The math is not hard. It's a slab calculation, plus deductions, plus a comparison. The reason a simple, fast, no-login calculator doesn't exist is that there's no business model in it. Which is exactly why it's worth building.

What it does

Six inputs:

  1. Annual gross salary (CTC)
  2. Employer PF contribution (auto-detected if you check the standard 12% box)
  3. Section 80C contributions — PPF, ELSS, life insurance premium, principal home loan
  4. Section 80D — health insurance premium, self and parents
  5. HRA — rent paid, basic salary component, metro/non-metro flag
  6. Home loan interest — Section 24

Two outputs side-by-side: tax payable under the old regime, tax payable under the new regime. Difference highlighted in colour. A one-line summary: "On new regime, you pay ₹47,200 less. Switch."

A "show the working" toggle that walks through every slab and every deduction so the user can verify the math themselves.

How it's built

  • Frontend-only. Static export. Hosts on Vercel free tier.
  • All math runs client-side. Zero data leaves the browser.
  • Slab tables and deduction limits in a slabs.ts file — easy to update next financial year.

What it isn't

Not a tax-filing service. Not a CA replacement. Not for capital gains or business income.

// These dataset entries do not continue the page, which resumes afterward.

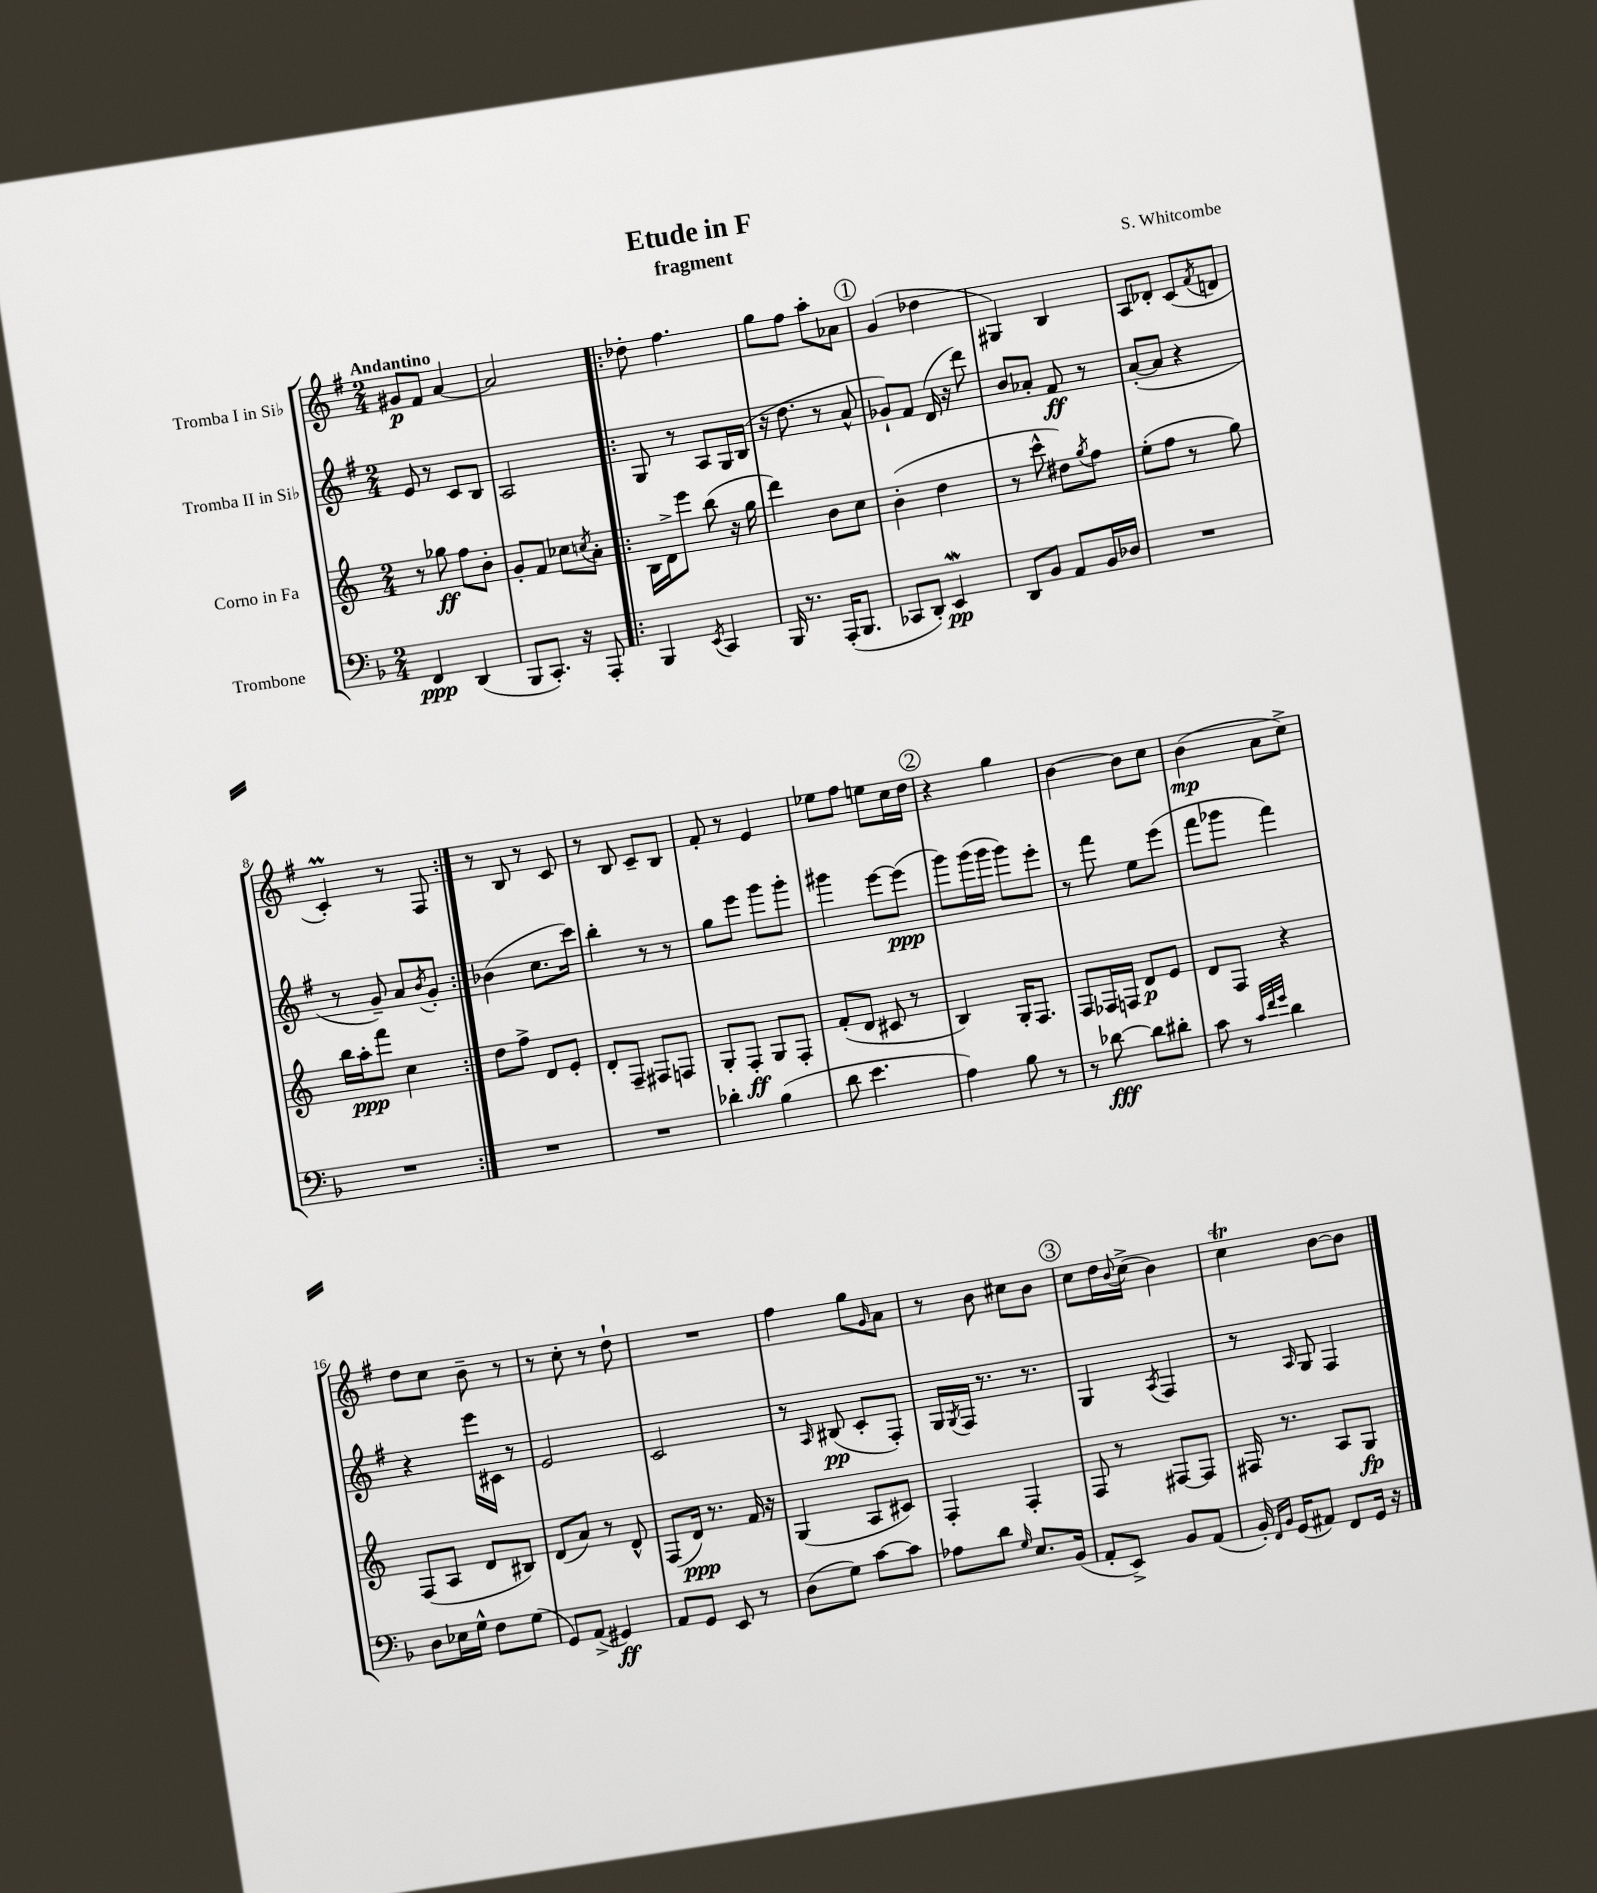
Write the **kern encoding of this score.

**kern	**kern	**kern	**kern
*staff4	*staff3	*staff2	*staff1
*clefF4	*clefG2	*clefG2	*clefG2
*k[b-]	*k[]	*k[f#]	*k[f#]
*M2/4	*M2/4	*M2/4	*M2/4
4FF	8r	8e	8g#
.	8gg-	8r	8f#
(4DD	8ff	8c	[4a
.	8b'	8B	.
=	=	=	=
8BBB-	8g'	2A	2a]
8.CC')	8f	.	.
.	8cc-	.	.
16r	.	.	.
.	8qcc	.	.
8AAA'	8a'	.	.
=!|:	=!|:	=!|:	=!|:
4BBB-	16B	8G	8dd-'
.	16d^	.	.
.	8eee	8r	4.ff#
8qEE	.	.	.
4CC	(8bb	8A	.
.	16r	16G	.
.	16gg	(16B	.
=	=	=	=
16BBB-	4ddd)	16r	8gg
8.r	.	8.dd	.
.	.	.	8ff#
(16AAA'	8b	8r	8aa'
8.BBB-	.	.	.
.	8cc	8a^^	8a-
=	=	=	=
8CC-	(4b'	8g-`)	(4g
8DD')	.	8f#	.
4EE	4dd	(16d	4dd-
.	.	16r	.
.	.	8ddd)	.
=	=	=	=
8DD	8r	8b	4G#)
8BB-	8ccc^^	8a-'	.
8AA	8dd#)	8f#	4B
.	8qgg	.	.
16BB-	8ff	8r	.
16D-	.	.	.
=	=	=	=
2r	(8ee'	([8a'	8A
.	8ff	8a]	8d-'
.	8r	4r	(8c
.	.	.	8qf#
.	8gg)	.	8d
=	=	=	=
2r	16bb	8r	4c')
.	16aa'	.	.
.	8fff	8g~)	.
.	4cc	8a	8r
.	.	8qb	.
.	.	8g'	8F#
=:|!	=:|!	=:|!	=:|!
2r	8dd	(4b-	8r
.	8ff^	.	8B
.	8d	8.cc	8r
.	8e'	.	8c
.	.	16ccc)	.
=	=	=	=
2r	8d'	4bb'	8r
.	8F~	.	8B
.	8F#	8r	8c~
.	8F	8r	8B
=	=	=	=
4d-'	8G'	8gg	8f#'
.	8F'	8eee	8r
(4B-	8G	8ggg	4e
.	8F'	8ggg'	.
=	=	=	=
8d	(8f'	4ggg#	8ee-
4.e	8d	.	8ff#
.	8c#	[8eee	8ee
.	8r	(8eee]	16cc
.	.	.	16dd
=	=	=	=
4A)	4B)	8ggg)	4r
.	.	(16ggg	.
.	.	16ggg	.
8B-	16G'	8ggg)	4gg
.	8.F	.	.
8r	.	8eee'	.
=	=	=	=
8r	8F	8r	[4b
[8d-	16F-	8fff#	.
.	16F	.	.
8d-]	8d	8ee	8b]
8d#'	8e	(8eee	8cc
=	=	=	=
8c	8d	8fff#	(4b
8r	8F	8ggg-	.
32qqc	.	.	.
32qqf	.	.	.
32qqg	.	.	.
4d	4r	4fff#)	8a
.	.	.	8cc^)
=	=	=	=
8D	(8F	4r	8dd
16E-	8A	.	8cc
16G^^	.	.	.
8F	8d	16eee	8b~
.	.	16c#	.
(8G	8B#)	8r	8r
=	=	=	=
8GG)	(8d	2e	8r
(8AA^	8a)	.	8cc'
4GG#)	8r	.	8r
.	8d^^	.	8dd`
=	=	=	=
8AA	(8F	2c	2r
8GG	16d)	.	.
.	8.r	.	.
8EE	.	.	.
8r	16f	.	.
.	16r	.	.
=	=	=	=
(8D	(4G	8r	4ff#
.	.	16qqA	.
8G)	.	(8B#	.
[8c	8A	8c'	8gg
.	.	.	16qqg
8c]	8c#)	8F#')	8a
=	=	=	=
8A-	4F'	16G	8r
.	.	8qG	.
.	.	16F#	.
8d	.	8.r	8b
16qqG	.	.	.
8.E	4F'	.	8cc#
.	.	8.r	.
.	.	.	8b
(16BB-	.	.	.
=	=	=	=
8AA'	8F	4G	8cc
8EE^)	8r	.	16dd
.	.	.	8qqb
.	.	.	(16cc^
.	.	8qA	.
8BB-	[8F#	4F#	4b)
(8AA	8F#]	.	.
=	=	=	=
16BB-')	16F#	8r	4cc
16qqFF	.	.	.
16qqBB-	.	.	.
(16GG	8.r	.	.
.	.	16qqA	.
8AA#)	.	8G	.
8FF	8A	4F#	[8b
16GG	8G	.	8b]
16r	.	.	.
==	==	==	==
*-	*-	*-	*-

Specifically for salaried individuals deciding between regimes. That's a constrained-enough problem that one good calculator can solve it for everyone.

Why it doesn't exist yet

The blocking issue is trust. Tax math is the kind of thing where users want a credible source. A no-name calculator on a personal portfolio site has to earn that credibility — by showing the working, citing the slab tables to the actual government source, and being transparent about the assumptions.

I want to ship this with a "verified against the official income tax department calculator" badge — which means running 50-odd test cases and matching outputs to the rupee. That's the work I haven't done yet.